*Task goal*:
Please copy the records below verbatim, leaving every character as it stands.

Lines of data:
· · · · · · ·

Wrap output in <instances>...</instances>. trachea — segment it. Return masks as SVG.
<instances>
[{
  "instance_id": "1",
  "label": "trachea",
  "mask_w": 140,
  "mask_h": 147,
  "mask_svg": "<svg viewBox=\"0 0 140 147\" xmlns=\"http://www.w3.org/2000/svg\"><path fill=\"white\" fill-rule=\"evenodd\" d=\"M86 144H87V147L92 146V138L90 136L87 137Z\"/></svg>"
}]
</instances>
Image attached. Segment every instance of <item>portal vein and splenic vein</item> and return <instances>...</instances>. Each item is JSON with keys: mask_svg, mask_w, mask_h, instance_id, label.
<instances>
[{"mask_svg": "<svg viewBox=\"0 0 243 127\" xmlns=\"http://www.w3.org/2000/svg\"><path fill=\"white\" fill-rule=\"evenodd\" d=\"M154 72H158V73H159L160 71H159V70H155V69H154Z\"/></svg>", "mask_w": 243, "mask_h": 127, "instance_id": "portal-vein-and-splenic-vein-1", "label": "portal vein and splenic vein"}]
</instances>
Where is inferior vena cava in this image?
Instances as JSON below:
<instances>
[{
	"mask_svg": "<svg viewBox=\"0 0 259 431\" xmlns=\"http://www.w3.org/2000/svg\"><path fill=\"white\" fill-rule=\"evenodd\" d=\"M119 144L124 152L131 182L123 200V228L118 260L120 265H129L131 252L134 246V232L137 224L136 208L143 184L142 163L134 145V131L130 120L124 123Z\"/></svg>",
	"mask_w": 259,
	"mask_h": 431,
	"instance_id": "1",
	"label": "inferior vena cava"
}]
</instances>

· · · · · · ·

*Exercise output*:
Wrap output in <instances>...</instances>. trachea — segment it. Return masks as SVG.
<instances>
[{
  "instance_id": "1",
  "label": "trachea",
  "mask_w": 140,
  "mask_h": 147,
  "mask_svg": "<svg viewBox=\"0 0 140 147\" xmlns=\"http://www.w3.org/2000/svg\"><path fill=\"white\" fill-rule=\"evenodd\" d=\"M86 144H87V147L92 146V138L90 136L87 137Z\"/></svg>"
}]
</instances>
Image attached. Segment every instance of <item>portal vein and splenic vein</item> and return <instances>...</instances>. Each item is JSON with keys: mask_svg, mask_w, mask_h, instance_id, label.
<instances>
[{"mask_svg": "<svg viewBox=\"0 0 243 127\" xmlns=\"http://www.w3.org/2000/svg\"><path fill=\"white\" fill-rule=\"evenodd\" d=\"M154 72H158V73H159L160 71H159V70H155V69H154Z\"/></svg>", "mask_w": 243, "mask_h": 127, "instance_id": "portal-vein-and-splenic-vein-1", "label": "portal vein and splenic vein"}]
</instances>
Where is inferior vena cava in this image?
Instances as JSON below:
<instances>
[{
	"mask_svg": "<svg viewBox=\"0 0 259 431\" xmlns=\"http://www.w3.org/2000/svg\"><path fill=\"white\" fill-rule=\"evenodd\" d=\"M119 144L124 152L131 182L123 200V228L118 260L120 265H129L131 252L134 246V232L137 224L136 208L143 184L142 163L134 145V131L130 120L124 123Z\"/></svg>",
	"mask_w": 259,
	"mask_h": 431,
	"instance_id": "1",
	"label": "inferior vena cava"
}]
</instances>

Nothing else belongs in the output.